An international team led by the Universities of Geneva (UNIGE) and Montreal published the first results today from the NIRPS spectrograph installed on the European Southern Observatory’s (ESO) 3.6-meter telescope in La Silla, Chile. This new instrument, which operates in the near infrared, offers exceptional performance in detecting and characterising exoplanets, particularly around red dwarfs. By combining NIRPS with the HARPS spectrograph, which operates in visible light, astronomers have access to unrivalled spectral coverage for studying exoplanets. The first five scientific papers can be found in the journal Astronomy & Astrophysics.

The Near-InfraRed Planet Searcher (NIRPS) is a high-resolution spectrograph designed to search for and study exoplanets around stars smaller and cooler than our Sun. Located on the 3.6-meter telescope at La Silla Observatory in Chile, NIRPS officially began scientific observations in April 2023. Its development and construction are the result of a large consortium of scientists and engineers from Canada, Switzerland, Spain, Portugal, France, and Brazil, with the support of the European Southern Observatory (ESO). More than 140 experts contributed to the project, including a large team from the Astronomy Department of the UNIGE Faculty of Science and the National Research Centre PlanetS.

NIRPS is specially designed to observe in the near-infrared wavelengths. Next to it is the HARPS spectrograph, also designed by Swiss scientists, which has been hunting for exoplanets in visible light since 2003.

“This new instrument is the result of technological innovations and the fruit of an international collaboration,” says François Bouchy, Associate Professor at the Department of Astronomy, co-leader of the NIRPS project and lead author of the paper describing the instrument’s performance and scientific objectives. “We are proud of the unique and unrivalled performance of NIRPS and excited by the first scientific results.”

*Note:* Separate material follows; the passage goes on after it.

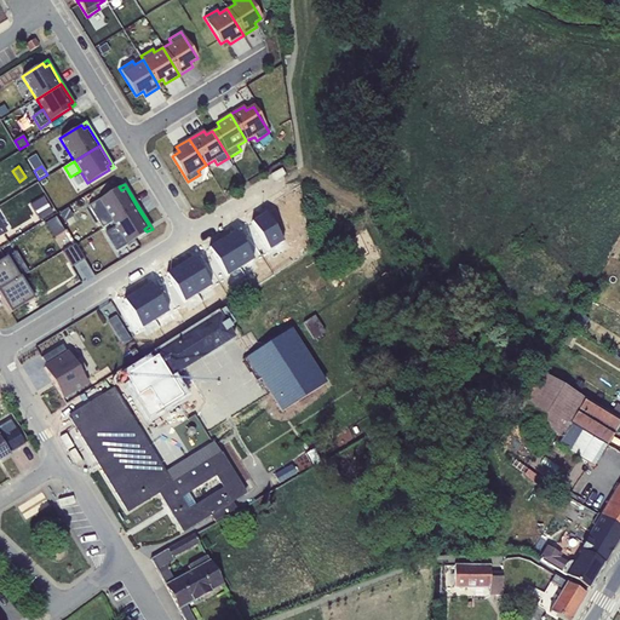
[(113,223),(137,207),(126,188),(121,190),(119,187),(98,200),(113,223)]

The combination of HARPS and NIRPS offers outstanding spectral coverage for studying and searching for exoplanets. The unique performance of the HARPS+NIRPS tandem makes it one of ESO’s most requested astronomical instruments of the past semester. In parallel with this first-light paper, which accompanies the commissioning and science validation of the brand-new instrument, the consortium is publishing four papers in the journal A&A with the first astrophysical results from NIRPS observations.

Scrutinising the atmosphere of exoplanets
The precision of NIRPS in the near-infrared and the possibility of combining it with HARPS in the visible make it possible to study the atmospheres of planets as they pass in front of their star. For their first observations, the astronomers examined the atmospheres of two well-known gas giant exoplanets: WASP-189 b and WASP-69 b.

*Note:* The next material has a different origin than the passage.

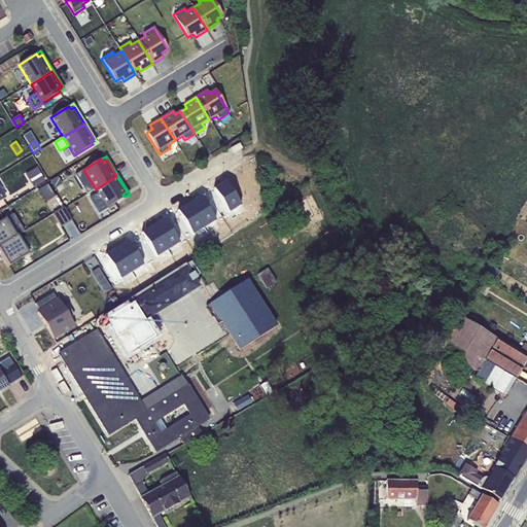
[(36,167),(26,174),(34,187),(44,180),(36,167)]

The former has one of the most extreme atmospheres, so extreme that evaporated iron can be detected. However, it is only detected in the visible with HARPS and not in the near infrared with NIRPS. ‘‘Iron also exhibits spectral signatures in the near infrared. So we should be able to detect it with NIRPS too!’’ explains Valentina Vaulato, PhD student at the Department of Astronomy and first author of the study conducted on WASP-189 b. ‘‘Hence there must be another chemical element hiding the iron signature in the near infrared but not in the visible. The hydride anion – a hydrogen atom with two electrons instead of one – is our prime suspect,’’ concludes the researcher.

NIRPS observations of the second exoplanet, WASP-69 b, reveal a long tail of helium gas escaping from its comet-like atmosphere. This observation, one of the most detailed of its kind, sheds new light on the evolution of planetary atmospheres under the effect of intense radiation from the host star.

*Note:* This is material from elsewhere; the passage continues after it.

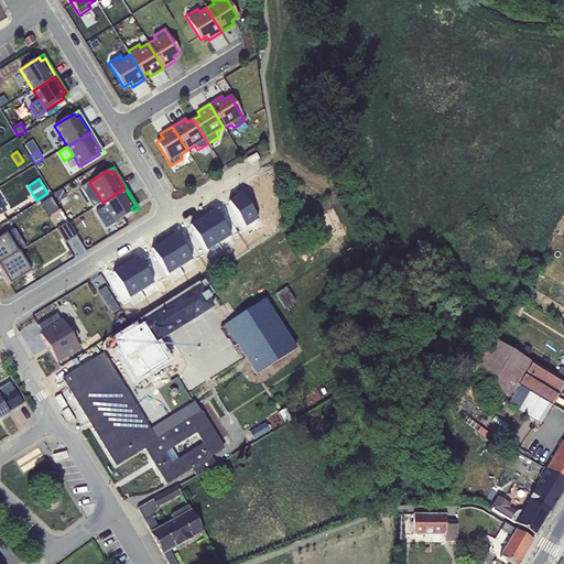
[(125,188),(102,203),(105,206),(115,223),(133,210),(131,208),(136,205),(125,188)]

Detecting exoplanets in the infrared
NIRPS’ prime targets are the cool red stars known as M dwarfs, by far the most common stars in the galaxy, as they shine more brightly in the near-infrared than in the visible. In its first months of operation, scientists from the NIRPS consortium were able to confirm with unprecedented accuracy the presence of Proxima Centauri b, an Earth-like planet located in the habitable zone of the red dwarf Proxima Centauri, the closest star to our solar system. The team also found evidence of a second, less massive planet orbiting this star.

NIRPS is also the only near-infrared instrument to observe our Sun every day, to better understand stellar activity and how to limit its impact on the characterisation of exoplanet atmospheres and the detection of Earth-like exoplanets.